REQUIRED ACTION> Take the data below and write it out exactly, except for the pictures.

Extracted records>
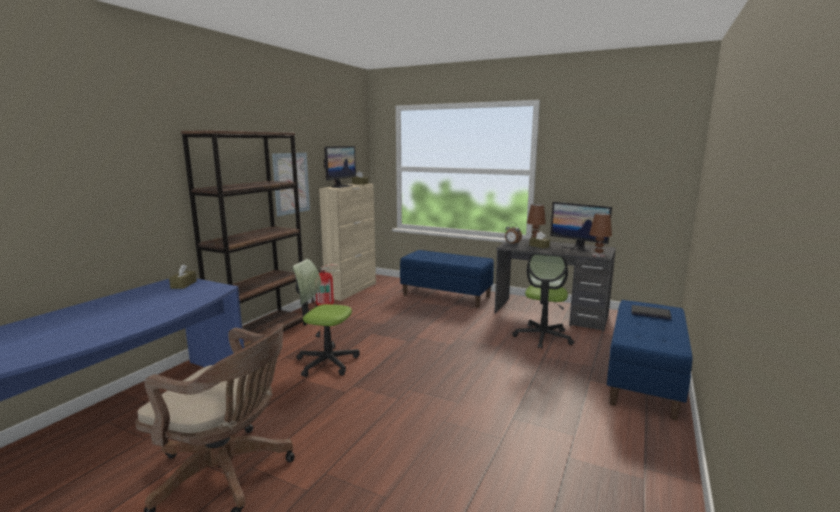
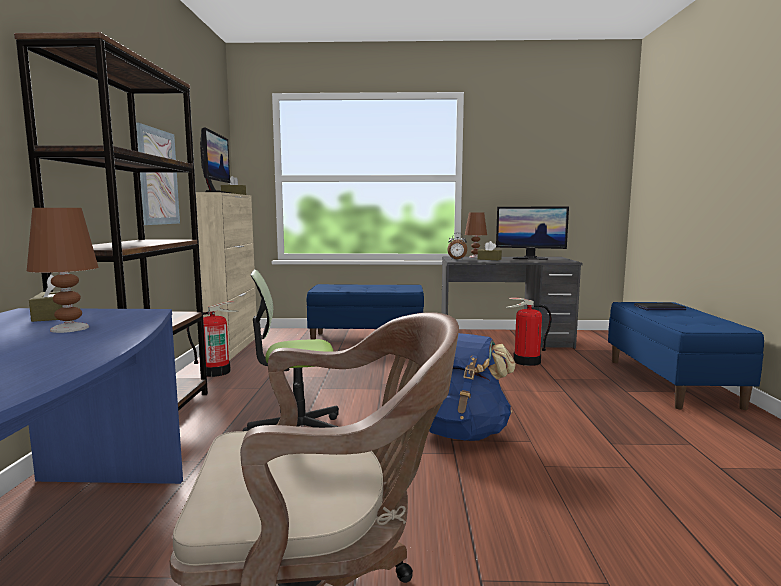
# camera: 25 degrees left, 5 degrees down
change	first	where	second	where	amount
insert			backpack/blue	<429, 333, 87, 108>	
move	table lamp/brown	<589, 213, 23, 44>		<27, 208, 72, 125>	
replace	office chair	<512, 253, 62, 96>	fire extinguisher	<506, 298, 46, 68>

ANSWER>
# camera: 25 degrees left, 5 degrees down
change	first	where	second	where	amount
insert			backpack/blue	<429, 333, 87, 108>	
move	table lamp/brown	<589, 213, 23, 44>		<27, 208, 72, 125>	
replace	office chair	<512, 253, 62, 96>	fire extinguisher	<506, 298, 46, 68>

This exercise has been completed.